Tonight, I completed a second conversion of someone else’s Simple PHP Blog to WordPress.
As regular readers know, I developed a C# Windows app to do this for myself, last year. However it is certainly not production-ready, so two separate websites had to be assisted manually with the conversion. Their common issue is that they were combining more than one Simple PHP Blog directory into a single WordPress instance.
The trickiest part of doing this is the category list, and internal links.
With the category list, as in this recent conversion, the two source directories had the same categories between them, but in a slightly different hierarchy. That means manually merging the generated SQL scripts into one file, renumbering the category IDs in the second dataset, and removing the truncate statements.
With internal links, the problem is simple, but the resolution is awful: a blog will point to earlier posts, but when generating the SQL script, I don’t know what the new IDs will be for those posts, plus the permalinks may be changed at some stage by the blog owner. In other words, I need to know a URL that doesn’t exist yet.
Currently, I find all occurrences of internal site links (manually, using a SELECT … LIKE query), generate the new WordPress blog by executing the generated SQL script, manually update the script with the new IDs by searching for them through WordPress’s built-in search, and then re-running the modified script. I really need to find a better way, because this last blog had nearly 100 internal links, and my search and replace is slow.
How do I fix this in code? Well, I have a pretty good idea, but I think it may be error-prone. Simple PHP Blog creates static files and names them whatever the timestamp is. I use this time stamp in the course of generating the script, but I noticed tonight that sometimes the filename and the modified date don’t match up, especially if you’re not using GMT (UTC) date stamps.

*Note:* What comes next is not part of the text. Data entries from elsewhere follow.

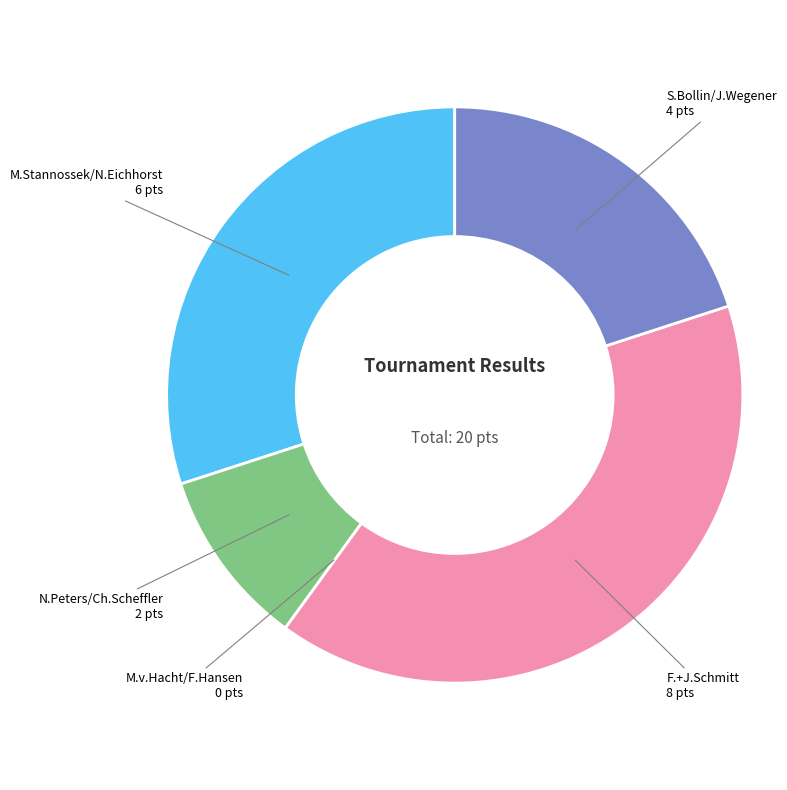

Do F.+J.Schmitt and S.Bollin/J.Wegener together represent more than half of the pie?

Yes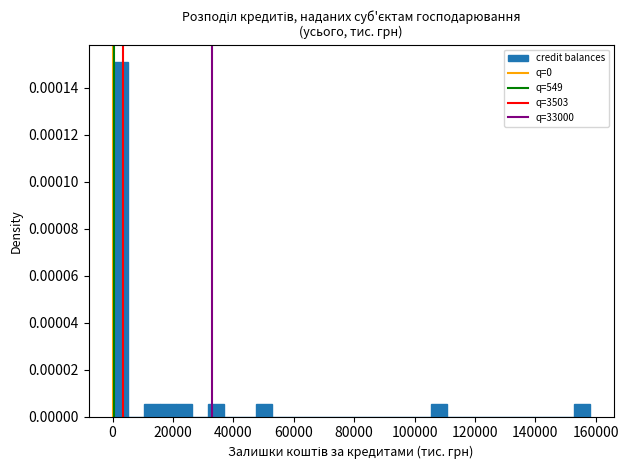

Read against the x-axis, roughly where is the centre of the tallest bar?

2000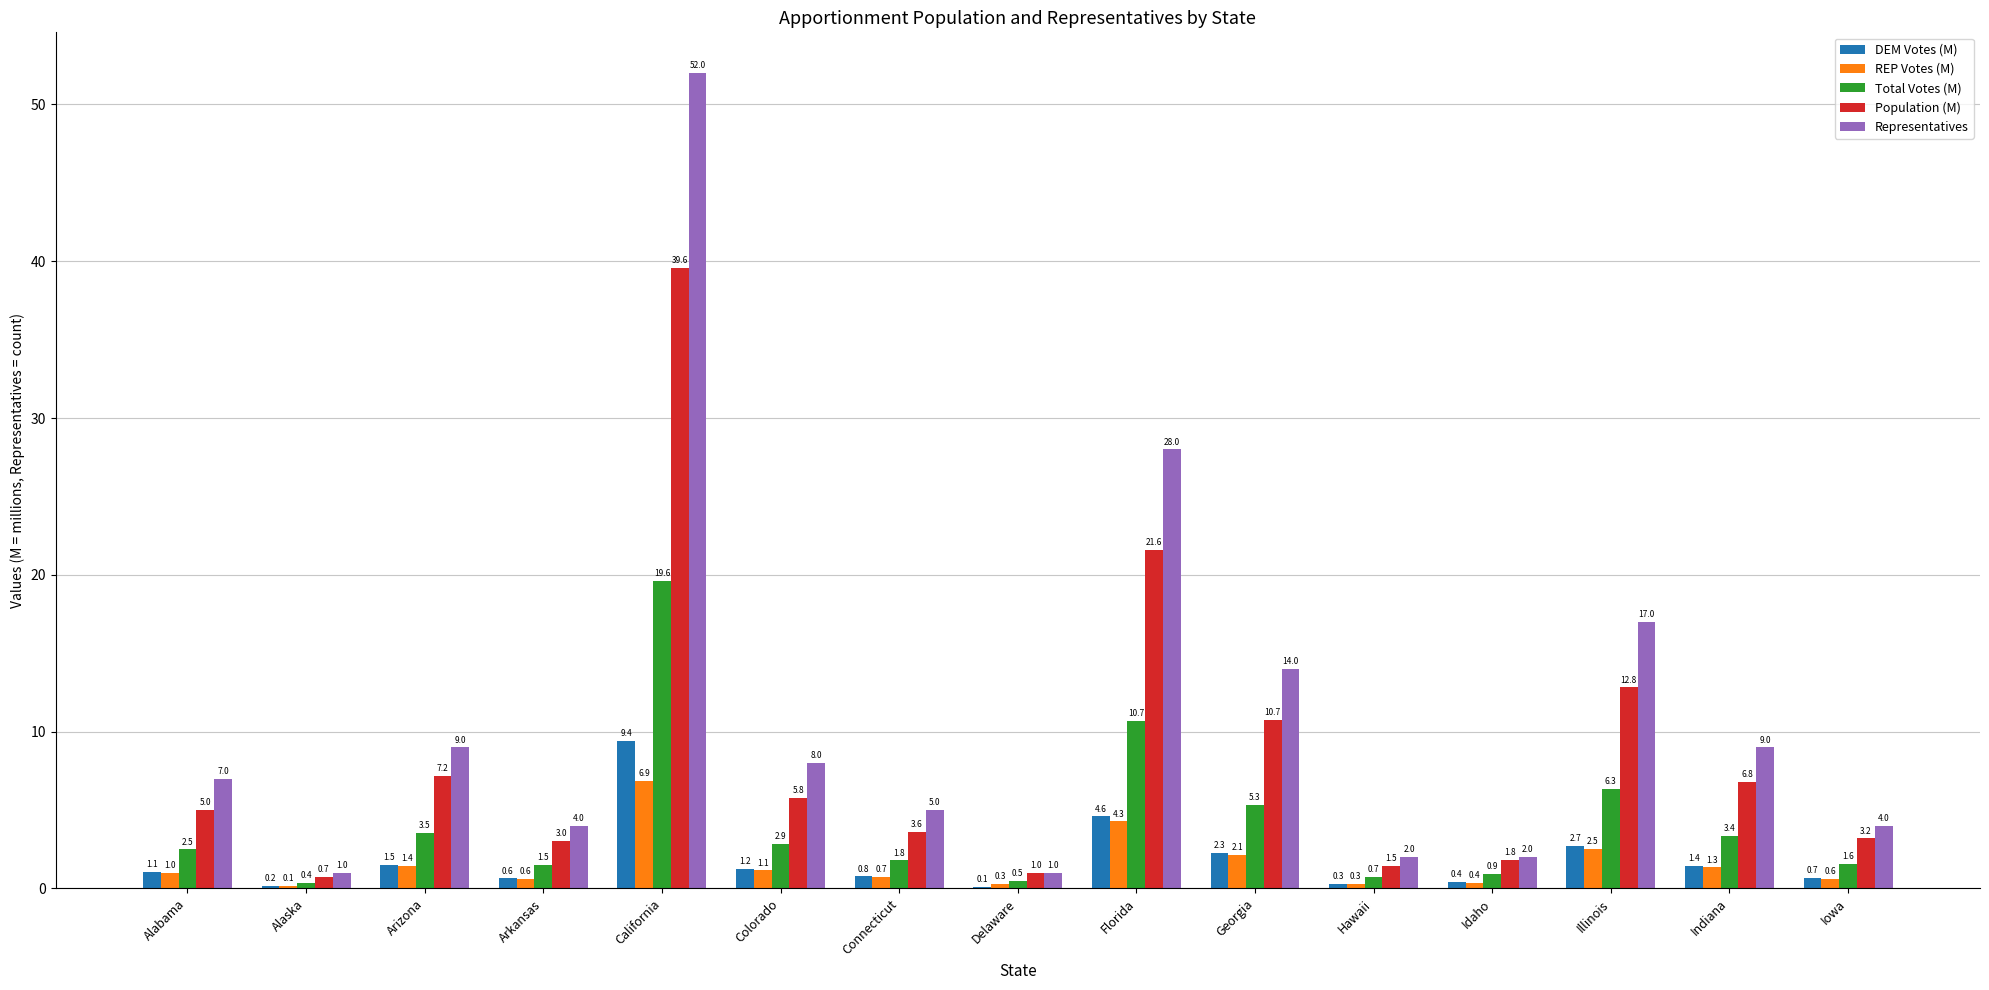

The Total Votes (M) series shows 0.9 at Idaho. True or false?

True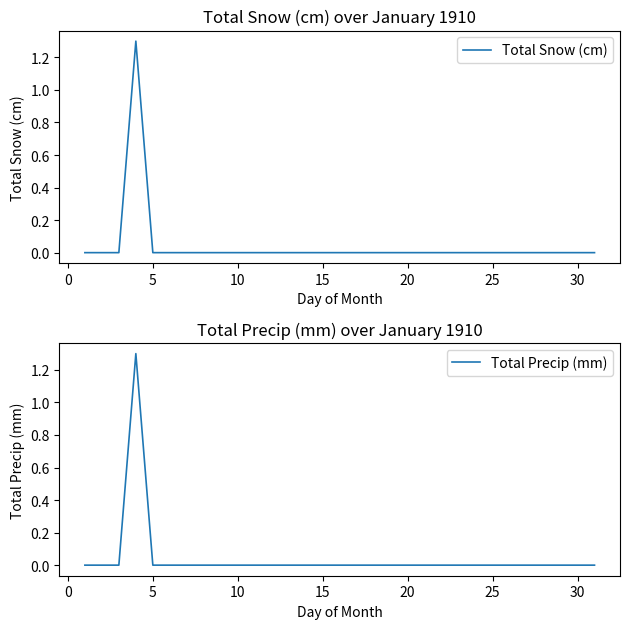

Rank the series by their maximum value, from highest to lowest.

Total Snow (cm), Total Precip (mm)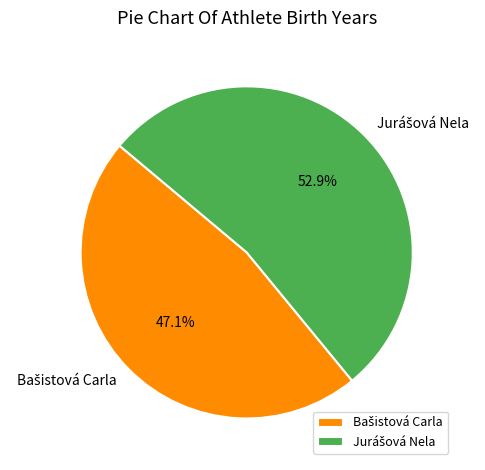

Does any single category account for the majority?

Yes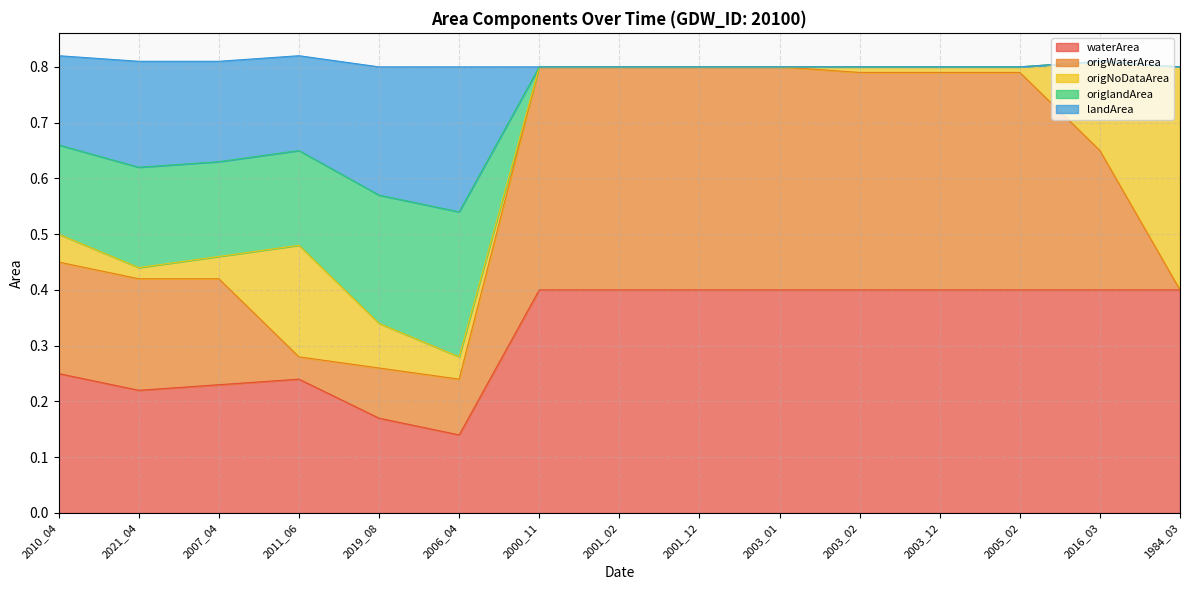

At which label does waterArea reach its minimum?

2006_04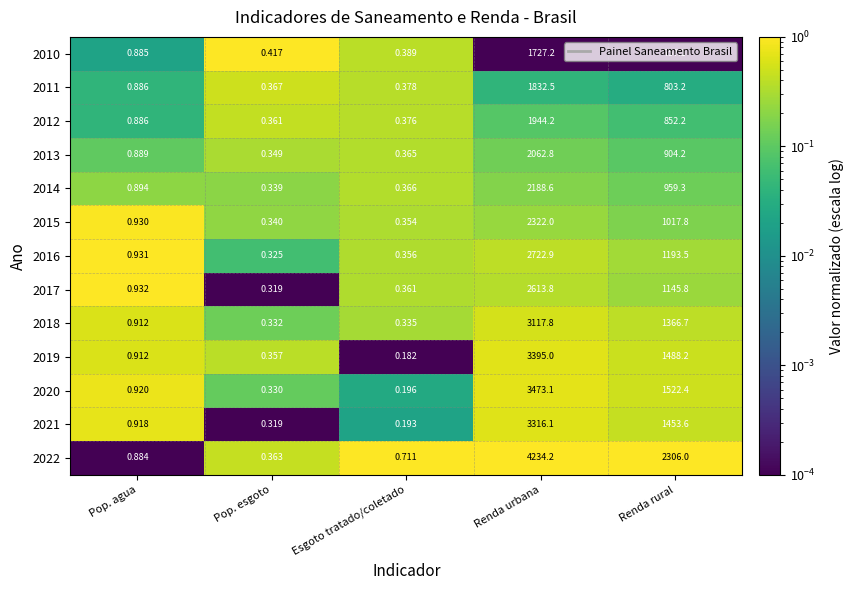

Rank the series by their maximum value, from highest to lowest.

2022, 2020, 2019, 2021, 2018, 2016, 2017, 2015, 2014, 2013, 2012, 2011, 2010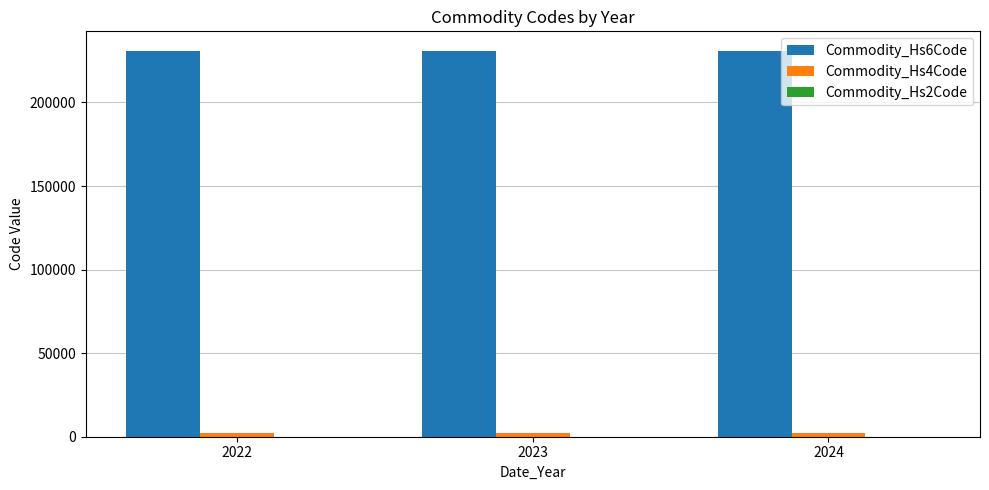

What is the greatest value displayed?

230990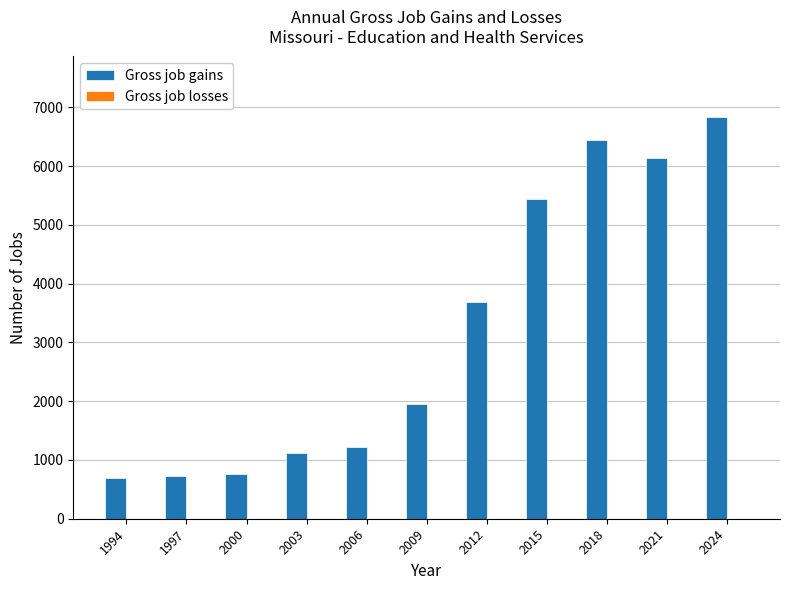

Which label corresponds to the largest value in the chart?

2024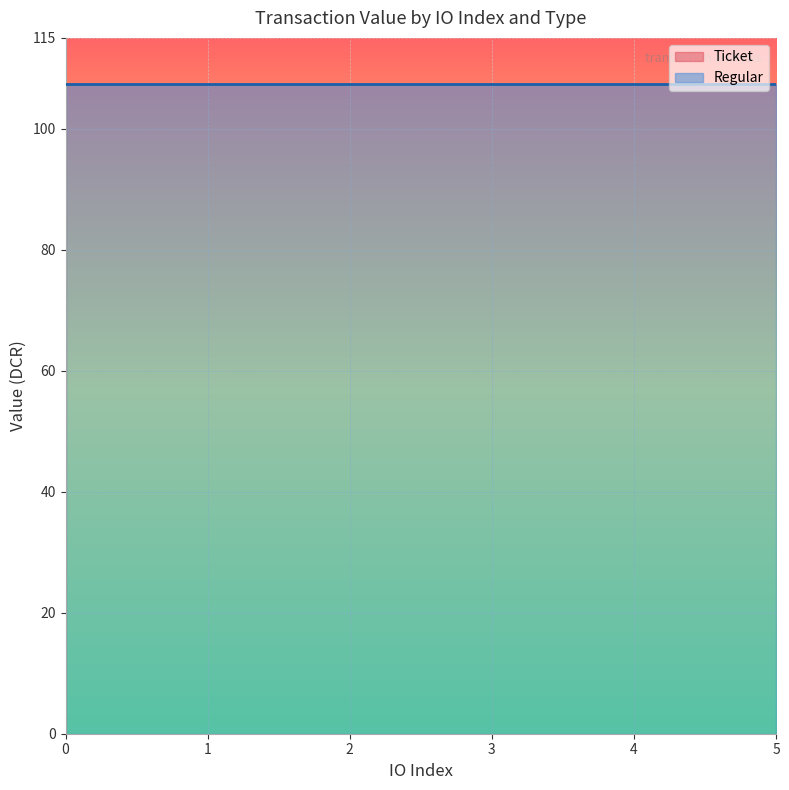

True or false: Regular has a value of 6 at io_index_4.

False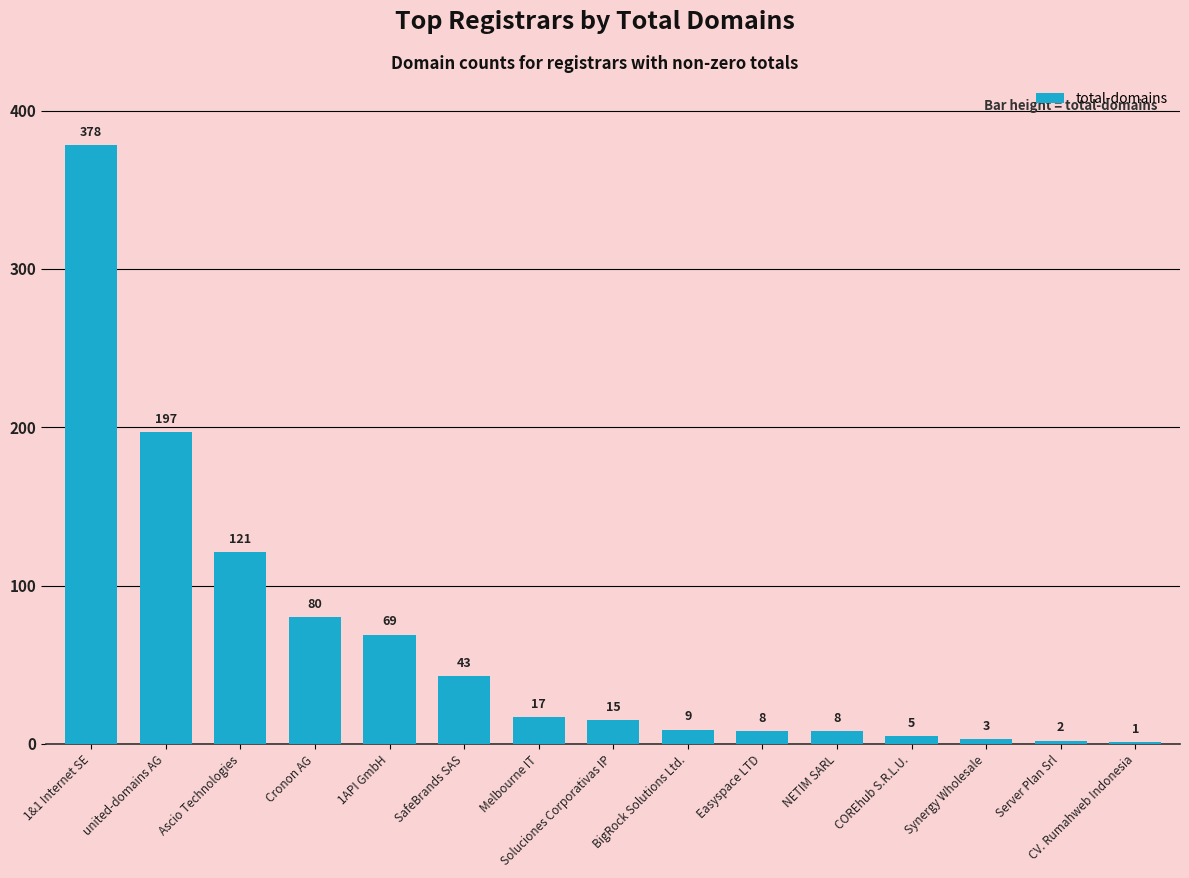

Where is the data nearest to the value 189?

united-domains AG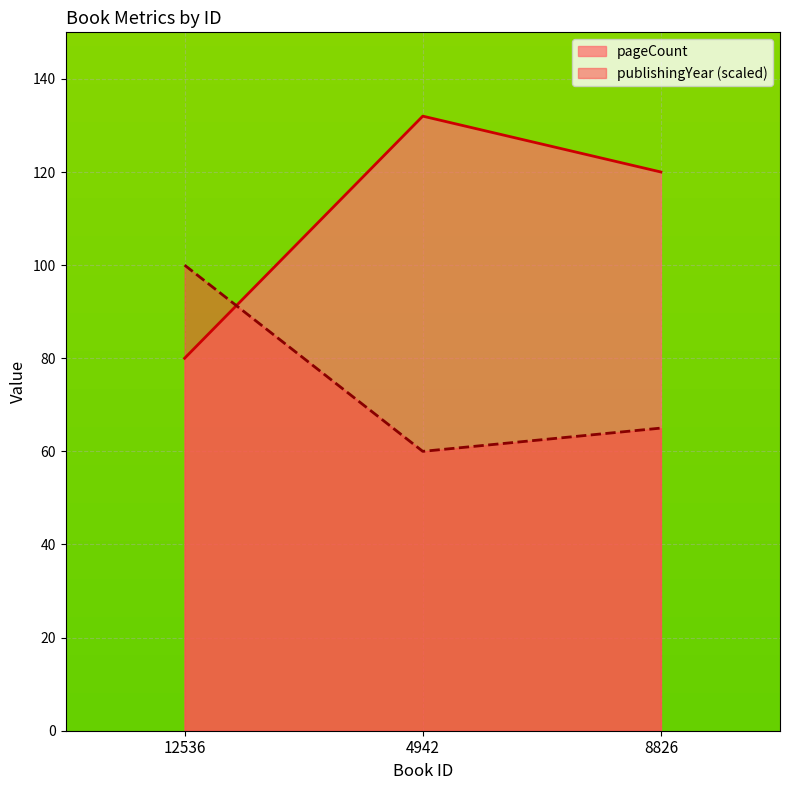

Reading left to right, transcribe all the data shown in this chart.

pageCount: 80	132	120
publishingYear: 100	60	65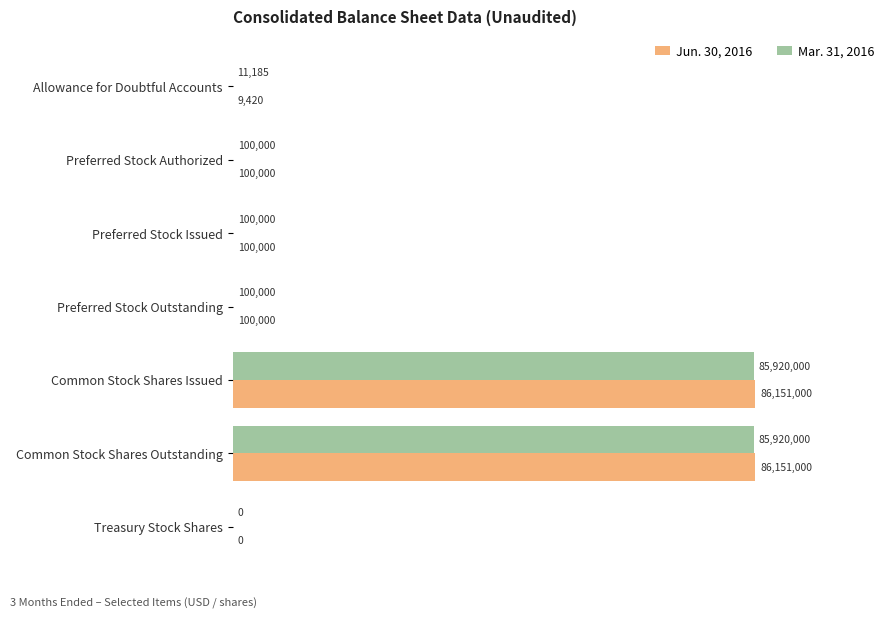

How many bars are there in total?

14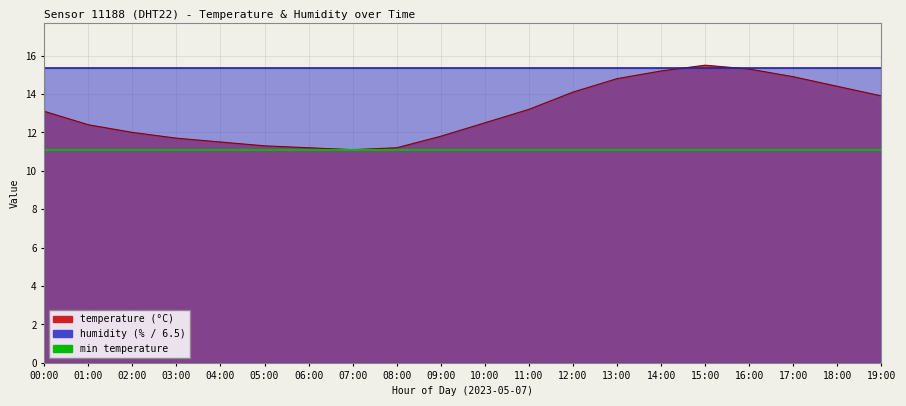

True or false: the data shows 4.2 at 10:00.

False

So if the timezone is screwy, the filename might be wrong.
If I can crack the timezone problem, I might be able to resolve matching the internal links via their timestamps. While this isn’t perfect (multiple posts with the same timestamp, for example), it’s a start. Then I can guess what the URL will be.
Unfortunately, this means having to assign static IDs in the SQL script, which I’m trying to avoid, but is there a better way?
I’ll look at this when I get a chance. Comments and suggestions are welcome.